At any rate, Scott made no complaints, if he had any
to make, and nearly the most touching passage in the
Diary is that written after her death.
The minor incidents, not literary,
of his life, between his call to the Bar and his marriage,
require a little notice, for they had a very great
influence on the character of his future work.
His success at the Bar was moderate, but his fees
increased steadily if slowly. He defended (unsuccessfully)
a Galloway minister who was accused among other counts
of ‘toying with a sweetie-wife,’ and it
is interesting to find in his defence some casuistry
about ebrius and ebriosus, which reminds
one of the Baron of Bradwardine.
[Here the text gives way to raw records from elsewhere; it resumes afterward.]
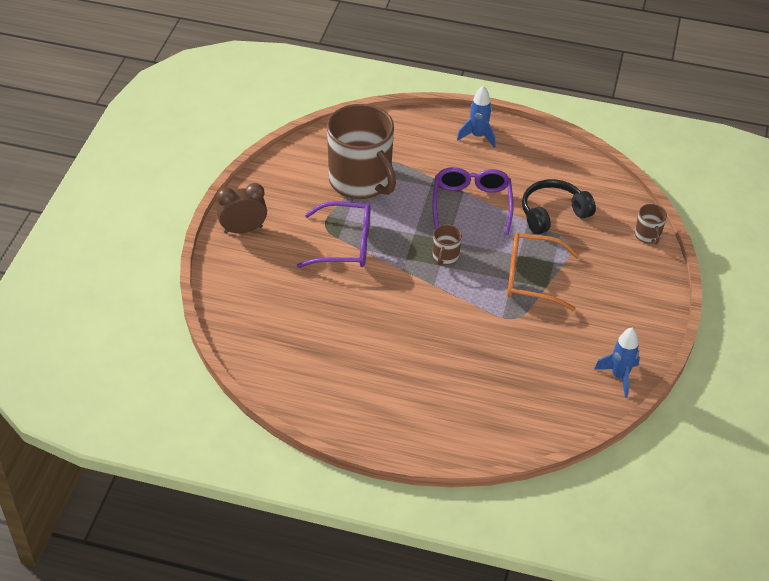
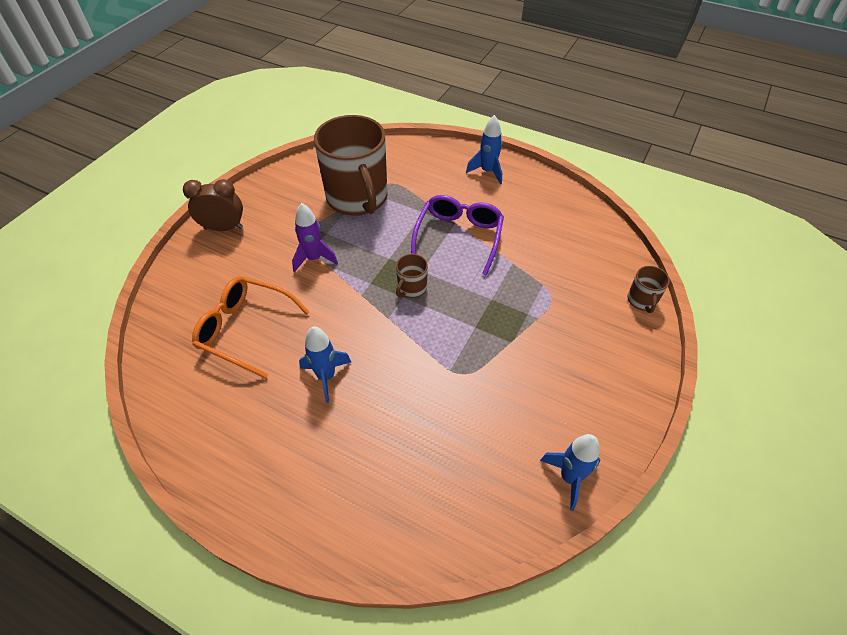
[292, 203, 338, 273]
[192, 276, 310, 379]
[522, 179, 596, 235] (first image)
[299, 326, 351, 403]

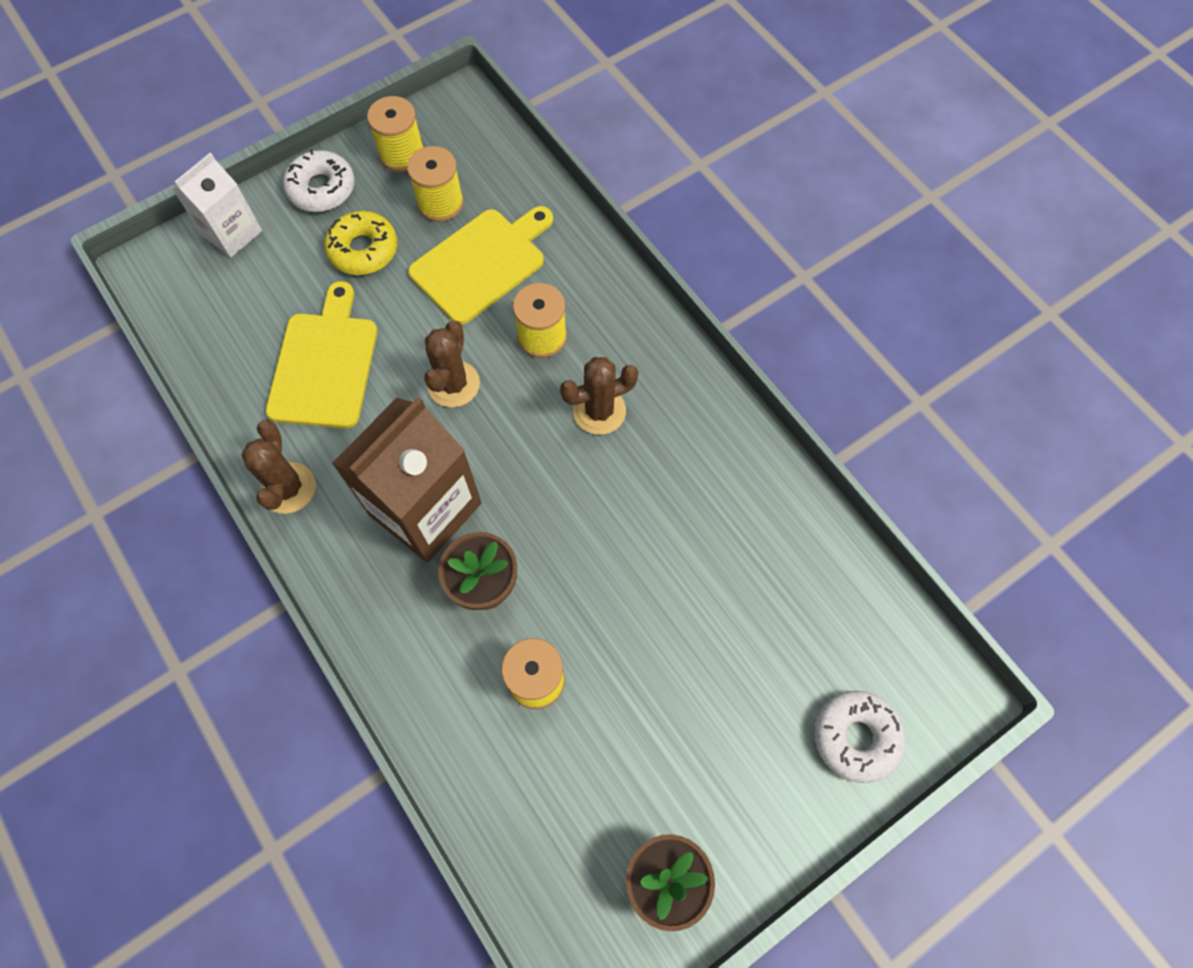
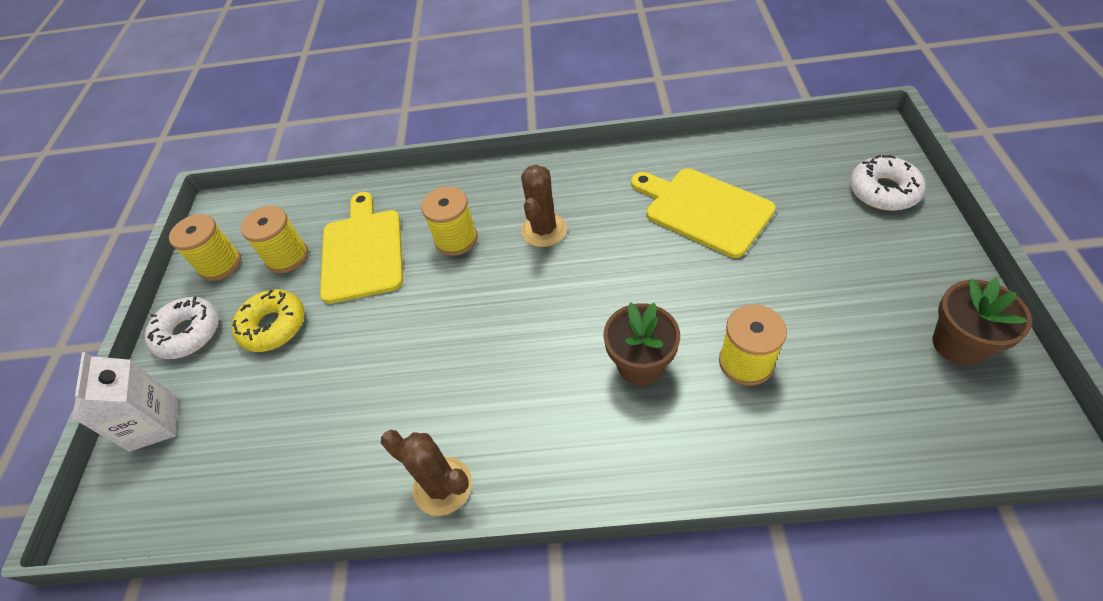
[631, 168, 776, 258]
[332, 397, 482, 563] (first image)
[424, 320, 480, 407] (first image)

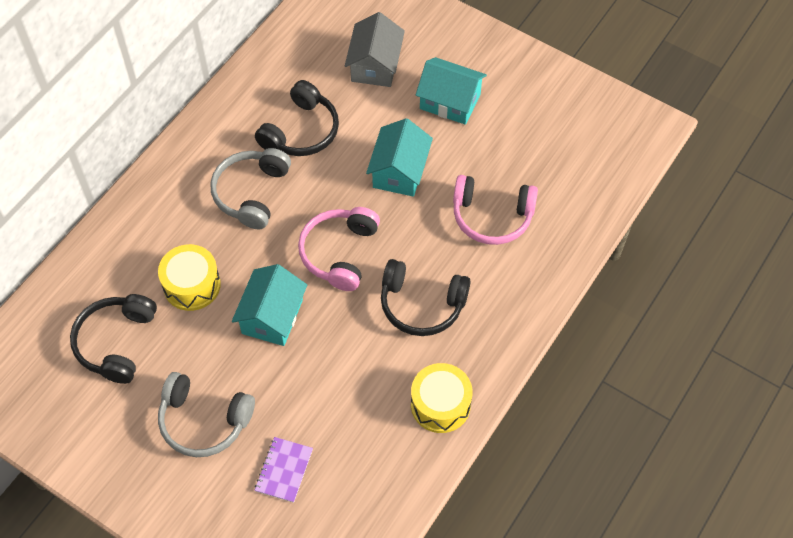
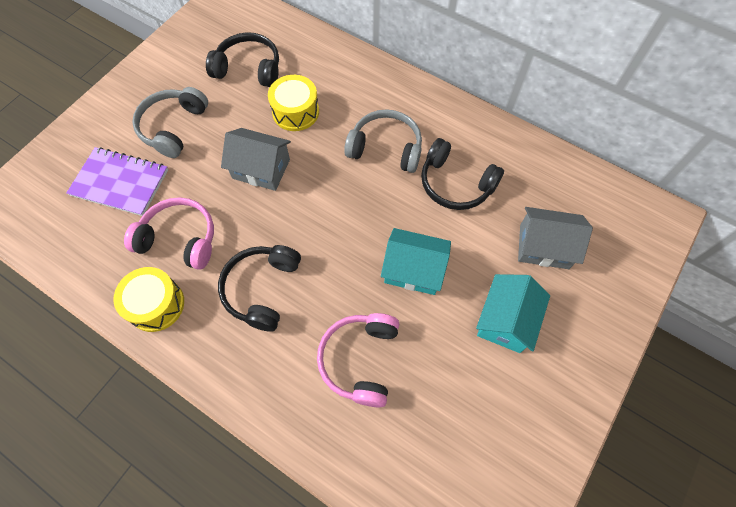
[221, 128, 291, 191]
[67, 147, 168, 216]
[124, 197, 214, 270]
He took part
victoriously in a series of battles with sticks, between
Loyalist advocates and writers and Irish Jacobin medical
students, in the pit of the Edinburgh theatre during
April 1794. In June 1795 he became a curator of
the Advocates’ Library, and a year later engaged
(of course on the loyal side) in another great political
‘row,’ this time in the streets.
Above all, in the spring and summer
between the loss of his love and his marriage, he
engaged eagerly in volunteering, becoming quartermaster,
paymaster, secretary, and captain in the Edinburgh
Light Horse an occupation which has left
at least as much impression on his work as Gibbon’s
equally famous connection with the Hampshire Militia
on his. His friendships continued and multiplied;
and he began with the sisters of some of his friends,
especially Miss Cranstoun (his chief confidante in
the ‘Green Mantle’ business) and Miss Erskine,
the first, or the first known to us, of those interesting
correspondences with ladies which show him perhaps
at his very best. For in them he plays neither
jack-pudding, nor coxcomb, nor sentimentalist, nor
any of the involuntary counterparts which men in such
cases are too apt to play; and they form not the least
of his titles to the great name of gentleman.
But by far the most important contribution
of these six or seven years to his ‘making’
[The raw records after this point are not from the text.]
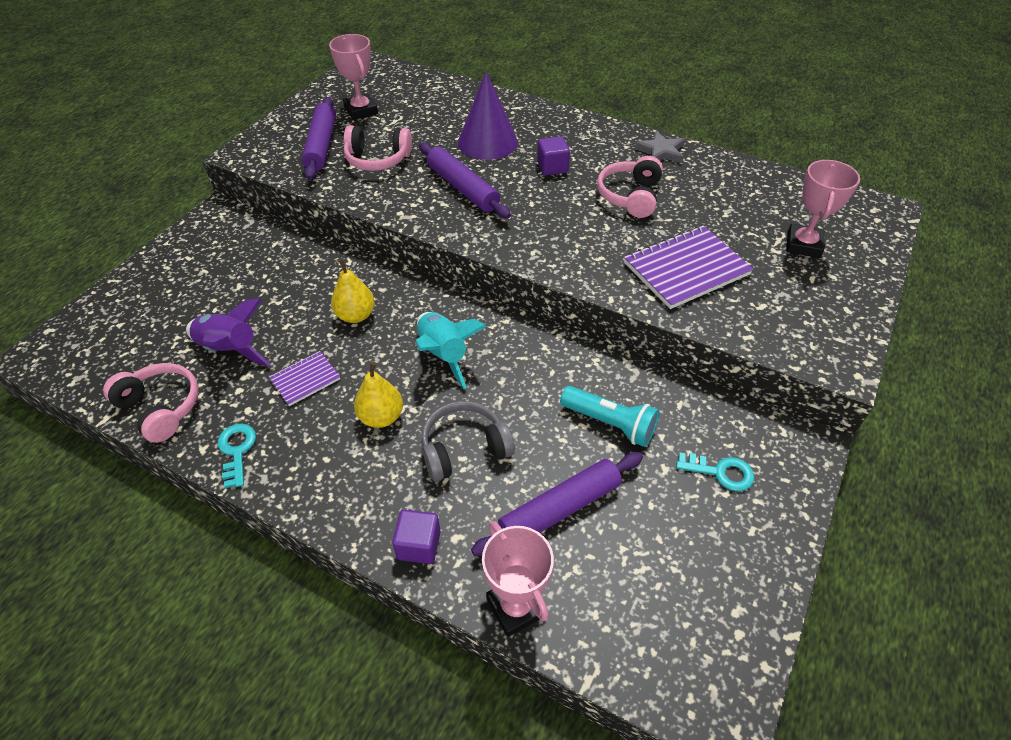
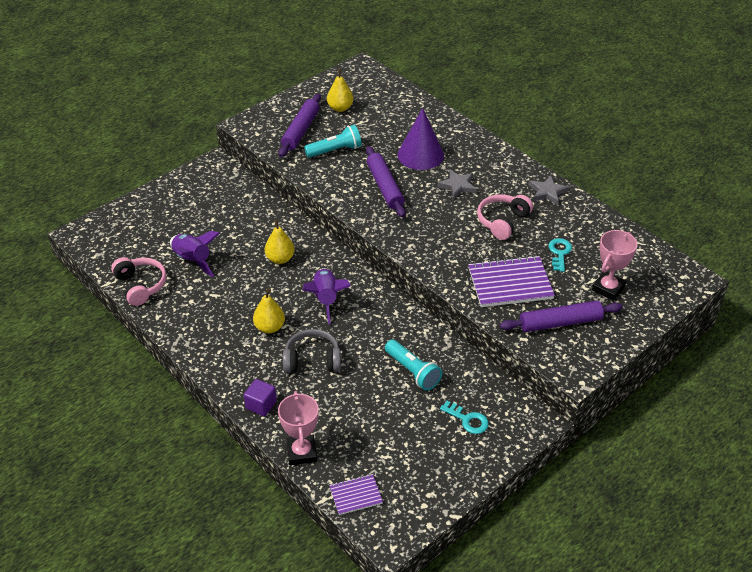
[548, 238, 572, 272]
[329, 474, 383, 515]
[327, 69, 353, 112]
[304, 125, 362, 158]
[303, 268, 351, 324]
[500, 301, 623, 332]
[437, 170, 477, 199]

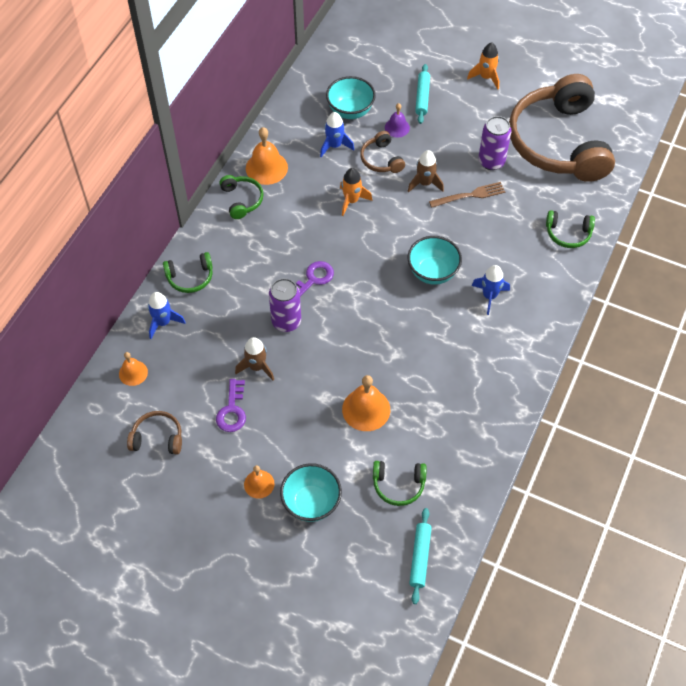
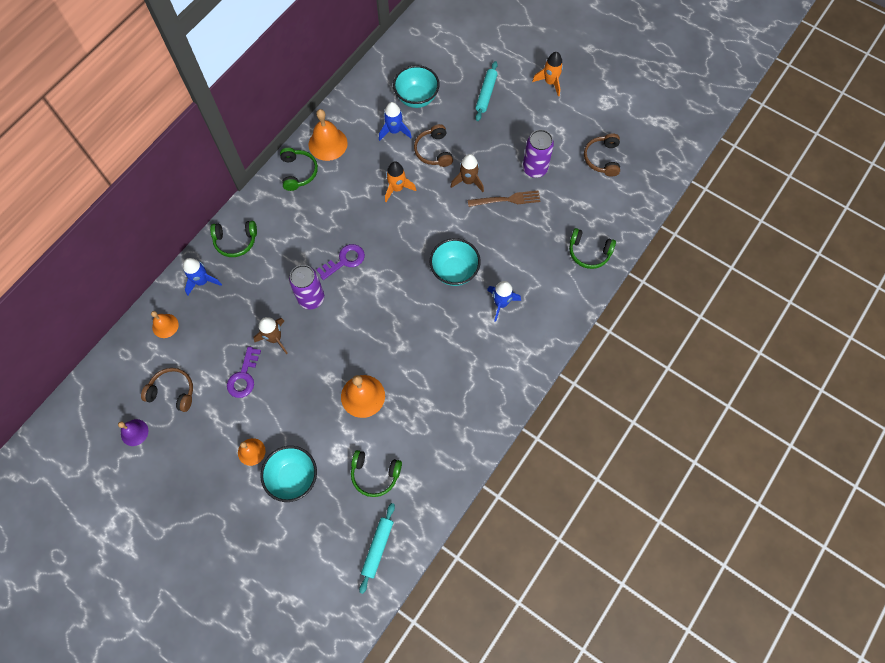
[118, 419, 148, 446]
[584, 133, 620, 177]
was the further acquaintance with the scenery, and
customs, and traditions, and dialects, and local history
of his own country, which his greater independence,
enlarged circle of friends, and somewhat increased
means enabled him to acquire. It is quite true
that to a man with his gifts any microcosm will do
for a macrocosm in miniature. I have heard in
conversation (I forget whether it is in any of the
books) that he picked up the word ‘whomled’
(= ’bucketed over’ ’turned
like a tub’), which adds so much to the description
of the nautical misfortune of Claud Halcro and Triptolemus
in The Pirate, by overhearing it from a scold
in the Grassmarket. But still the enlarged experience
could not but be of the utmost value. It was during
these years that he saw Glamis Castle in its unspoiled
state, during these that, in connection with the case
of the unfortunate but rather happily named devotee
of Bacchus and Venus, M’Naught, he explored
Galloway, and obtained the decorations and scenery,
if not the story, of Guy Mannering. He
also repeated his visits to the English side of the
Border, not merely on the occasion during which he
met Miss Carpenter, but earlier, in a second excursion
to Northumberland.
But, above all, these were the years
of his famous ‘raids’ into Liddesdale,
then one of the most inaccessible districts of Scotland,
under the guidance of Mr. Shortreed of Jedburgh raids
which completed the information for Guy Mannering,
which gave him much of the material for the Minstrelsy,
and the history of which has, I think, delighted every
one of his readers and biographers, except one or two
who have been scandalised at the exquisite story of
the Arrival of the Keg. Of these let us not speak,
but, regarding them with a tender pity not unmixed
with wonder, pass to the beginnings of his actual literary
life and to the history of his early married years.
The literature a little preceded the life; but the
life certainly determined the growth of the literature.